RECORDED INFORMATION:

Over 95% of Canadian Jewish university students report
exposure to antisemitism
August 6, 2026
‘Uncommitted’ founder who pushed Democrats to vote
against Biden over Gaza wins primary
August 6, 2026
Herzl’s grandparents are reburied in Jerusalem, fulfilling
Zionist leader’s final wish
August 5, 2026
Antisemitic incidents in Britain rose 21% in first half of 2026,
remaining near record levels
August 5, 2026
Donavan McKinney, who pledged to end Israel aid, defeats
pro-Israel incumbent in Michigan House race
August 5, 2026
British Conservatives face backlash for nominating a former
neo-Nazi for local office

==

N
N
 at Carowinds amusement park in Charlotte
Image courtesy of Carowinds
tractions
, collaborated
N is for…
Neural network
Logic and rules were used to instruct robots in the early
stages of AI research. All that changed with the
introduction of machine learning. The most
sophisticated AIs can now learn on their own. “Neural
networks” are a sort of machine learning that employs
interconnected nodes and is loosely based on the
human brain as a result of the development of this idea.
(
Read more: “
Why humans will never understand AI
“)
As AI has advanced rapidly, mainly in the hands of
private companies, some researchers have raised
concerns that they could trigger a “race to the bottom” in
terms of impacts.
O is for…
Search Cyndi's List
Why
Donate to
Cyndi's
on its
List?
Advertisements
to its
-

WORK TO COMPLETE: Copy the lines of the records, starting at the line that contains "Over 95% of" and ending at the line that contains "neo-Nazi for local office". Reproduce each line character for character.

RESULT FOR THIS EXERCISE:
Over 95% of Canadian Jewish university students report
exposure to antisemitism
August 6, 2026
‘Uncommitted’ founder who pushed Democrats to vote
against Biden over Gaza wins primary
August 6, 2026
Herzl’s grandparents are reburied in Jerusalem, fulfilling
Zionist leader’s final wish
August 5, 2026
Antisemitic incidents in Britain rose 21% in first half of 2026,
remaining near record levels
August 5, 2026
Donavan McKinney, who pledged to end Israel aid, defeats
pro-Israel incumbent in Michigan House race
August 5, 2026
British Conservatives face backlash for nominating a former
neo-Nazi for local office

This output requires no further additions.